Another matter is what happens to GAAS. Ultimately, that is a question for the new Oversight Board and the SEC. In the meantime, let me make one point clear. Auditors have been and continue to be required to follow GAAS when performing audits of companies registered in the United States. That fundamental requirement is not going to change without action by both the Board and the Commission.
I would like to make one last point regarding the Oversight Board before I move on. The SEC staff will be closely overseeing it. In fact, any rules proposed by the Board will be required to be approved by the Commission. This is much different than how standard setting has been done in the past. And, I assure you, we fully intend to carry out our oversight responsibilities.
Now I would like to make a few comments on standard setting. When the Enron story first broke, one of the first to be blamed was the standard setters, in particular, the FASB. Certainly, the current state of SPE and financial instrument accounting is an issue for everyone.
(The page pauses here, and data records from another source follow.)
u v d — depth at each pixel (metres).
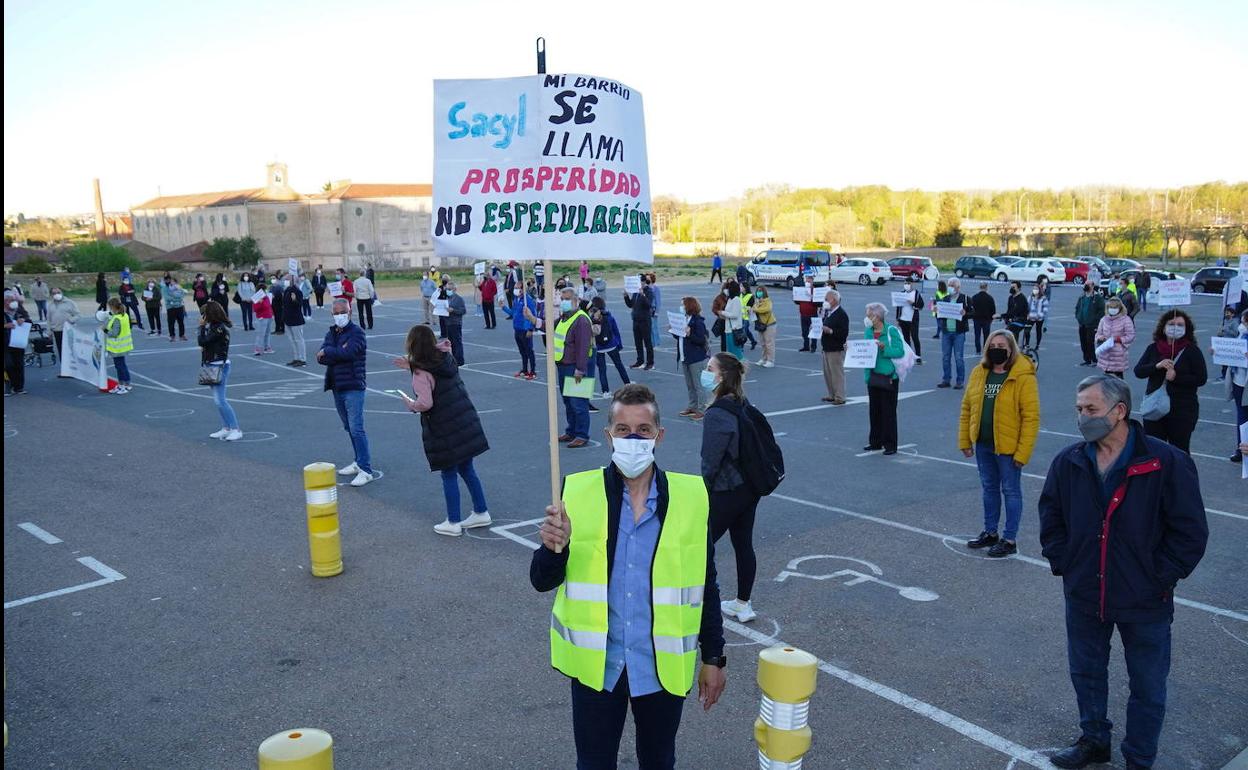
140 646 6.02
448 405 7.98
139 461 11.16
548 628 6.27
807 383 17.33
However, as more accounting scandals surfaced, auditors and management became the prime targets for blame. More and more people focused on the fact that these people were not following the rules. In some cases, we were not dealing with complex structures. Rather, the questions were relatively simple, for example, whether costs should be capitalized or expensed. I wonder what would have happened and how the current climate might be different if they would have followed GAAP.
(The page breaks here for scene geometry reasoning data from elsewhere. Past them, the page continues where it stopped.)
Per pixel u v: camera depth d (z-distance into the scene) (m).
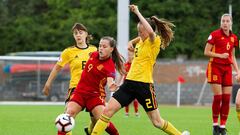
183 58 124.81
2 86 94.00
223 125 38.97
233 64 39.47
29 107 77.88
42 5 148.25
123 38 67.81
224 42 38.91
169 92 107.50
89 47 34.00
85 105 30.81
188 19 124.12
During the past year, the standard setters have been quietly moving along and have had a pretty successful year. For example, the FASB provided new guidance on things like guarantees and restructurings and impairments. And the Board tells us that guidance on SPEs is just around the corner.
And problems, such as those related to the accounting for energy contracts, have been addressed. A major project on revenue recognition was added to the Board's agenda. Finally, the FASB has announced its intentions to work with the IASB to achieve greater convergence of accounting standards world-wide.
The Auditing Standards Board has been at work too. The ASB decided to prohibit auditors from issuing SAS 50 letters on hypothetical transactions. Those letters were often the backbone to pitch transactions that were financially engineered to skirt the rules and improve the look of the books. That action by the ASB was another great day for investors!
The ASB also recently issued more guidance aimed at improving the detection of fraud. However, some have asserted that the standard does not go far enough in closing the expectation gap. Again, appearance counts and the actions and efforts put forward should be responsive both to studies such as the O'Malley Panel, and to the needs of investors.
Standard setters have many challenges ahead. One relates to the perceived quality of earnings. A key element of that concern can be attributed to how we measure earnings and net assets.
Unfortunately, we still have a mixed attribute model that can be arbitraged and not much has been done yet about providing measurement guidance, especially related to providing valuation guidance when estimating fair value. The good news is that the FASB is considering working more diligently in this area.
Because of concerns about the quality of earnings, investors have been placing more emphasis on cash flow information. Unfortunately, it did not take the financial engineers long to catch on. The Commission is watching closely for example, it brought an enforcement action against a company that called cash inflows from debt an operating activity simply because they issued the debt in the form of a derivative instrument.
I am happy to say that a lot of good has come from these problems. Registrants and auditors are more aware of problems created by manipulations of the cash flow statement, and standard setters have made and are continuing to make strides to improve cash flow reporting.
I believe that an important aspect that needs to be completed in order to resolve the measurement issues and to improve cash flow presentation is the performance-reporting project. That project is being worked on simultaneously by the IASB and the FASB.
While I am on the issue of international accounting, I am going to say just one thing: If you are a single product domestic manufacturer whose customers only reside in the U.S. and you do not believe that international accounting matters to you you should come to the session tomorrow on international accounting.
During that session I will speak to the issue of principles and rules. While it is a very important issue, it is easily discussed in terms of international convergence, so I am going to bite my tongue for now.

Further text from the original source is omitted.